PAGINA >>
⟨

TROVERÒ GIOIA IN TUTTO CIÒ CHE VEDO
Film arcano, magico, aurorale, The New World non è affatto quel "Malick minore" che si va diffondendo, ovvero una stanca e logora iterazione di formule autoriali già esaurite nella manciata di titoli precedenti, ma rappresenta, al contrario, una sinfonia visiva di ancestrale bellezza, una partitura cinematografica di gloriosa, stupefacente suggestività. In questa pellicola lo stile magnificante dell’autore de I giorni del cielo (il titolo senz'altro più affine a questo nella sparuta filmografia malickiana), il suo stregante afflato lirico e il suo rigenerante stupore sono portati alle estreme conseguenze. The New World mette in scena uno sguardo definitivamente palingenetico: uno sguardo capace di mostrarci le cose come se le vedessimo per la prima e insieme l'ultima volta. Uno sguardo latore di un'ineffabile, straziante primultimità. Se La sottile linea rossa radicalizzava già le soluzioni stilistiche de La rabbia giovane e I giorni del cielo piazzandole sotto l’insegna dell’interrogativo e del conflitto ("Cos’è questa guerra stipata nel cuore della natura?", si chiedeva il soldato Witt in apertura di film), The New World le spinge, per così dire, al punto di non ritorno, facendole letteralmente esplodere. La meraviglia e l'incanto abitano ogni inquadratura, attraversano ogni immagine, fecondano ogni fotogramma. L'intero film pare animato dallo spirito che la melliflua voce over di Pocahontas invoca nell'incipit: "Vieni Spirito, aiutaci a cantare la storia della nostra terra".

⟩

ESERCIZIO >>
Rispondi in breve a queste domande sul testo su The New World:
1. Quale film è indicato come il titolo più affine a The New World nella filmografia di Malick?
2. Chi pone la domanda "Cos’è questa guerra stipata nel cuore della natura?", e in quale film?
3. Di chi è la voce over che nell'incipit invoca lo Spirito?

DATI FORNITI >>
⟨

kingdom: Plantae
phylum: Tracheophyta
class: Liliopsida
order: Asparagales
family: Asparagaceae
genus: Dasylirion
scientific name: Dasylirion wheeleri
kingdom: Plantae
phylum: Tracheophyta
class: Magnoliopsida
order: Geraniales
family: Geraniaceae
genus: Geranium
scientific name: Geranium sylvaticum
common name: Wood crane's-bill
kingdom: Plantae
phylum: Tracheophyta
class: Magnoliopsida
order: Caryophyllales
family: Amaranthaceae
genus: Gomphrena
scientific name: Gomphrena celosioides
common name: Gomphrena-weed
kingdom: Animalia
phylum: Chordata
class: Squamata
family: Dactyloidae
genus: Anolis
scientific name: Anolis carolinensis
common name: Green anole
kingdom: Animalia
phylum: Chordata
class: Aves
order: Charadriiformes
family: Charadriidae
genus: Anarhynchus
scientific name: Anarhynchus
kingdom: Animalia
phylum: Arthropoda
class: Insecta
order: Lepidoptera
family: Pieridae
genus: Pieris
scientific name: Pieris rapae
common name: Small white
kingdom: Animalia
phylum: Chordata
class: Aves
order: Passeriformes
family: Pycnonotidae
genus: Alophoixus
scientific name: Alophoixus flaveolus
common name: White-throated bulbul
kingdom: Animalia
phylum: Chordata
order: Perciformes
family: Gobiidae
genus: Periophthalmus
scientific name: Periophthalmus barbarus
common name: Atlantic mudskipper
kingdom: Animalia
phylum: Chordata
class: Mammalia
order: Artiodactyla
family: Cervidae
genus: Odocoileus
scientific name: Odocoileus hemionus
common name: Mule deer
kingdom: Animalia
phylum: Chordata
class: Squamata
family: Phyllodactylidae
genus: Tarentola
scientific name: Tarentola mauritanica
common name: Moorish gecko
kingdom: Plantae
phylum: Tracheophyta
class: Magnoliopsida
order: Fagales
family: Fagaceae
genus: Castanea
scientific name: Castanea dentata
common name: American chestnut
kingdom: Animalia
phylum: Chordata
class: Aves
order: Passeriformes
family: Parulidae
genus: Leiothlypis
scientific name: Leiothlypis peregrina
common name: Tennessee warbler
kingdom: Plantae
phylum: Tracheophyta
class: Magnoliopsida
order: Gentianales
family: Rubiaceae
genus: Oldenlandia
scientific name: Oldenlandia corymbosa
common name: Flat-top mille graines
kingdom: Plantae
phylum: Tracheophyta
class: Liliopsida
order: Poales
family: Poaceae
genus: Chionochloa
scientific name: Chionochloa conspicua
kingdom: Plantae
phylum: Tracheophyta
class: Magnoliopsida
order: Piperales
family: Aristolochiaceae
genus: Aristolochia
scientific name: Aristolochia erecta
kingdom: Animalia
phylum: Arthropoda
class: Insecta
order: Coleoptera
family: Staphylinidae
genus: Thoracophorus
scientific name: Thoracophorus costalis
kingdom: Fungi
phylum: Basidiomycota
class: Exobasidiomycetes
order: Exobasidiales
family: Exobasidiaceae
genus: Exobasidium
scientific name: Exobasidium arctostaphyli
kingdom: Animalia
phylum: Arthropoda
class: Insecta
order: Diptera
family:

⟩

RISPOSTA >>
1. I giorni del cielo.
2. Il soldato Witt, in apertura de La sottile linea rossa.
3. Di Pocahontas.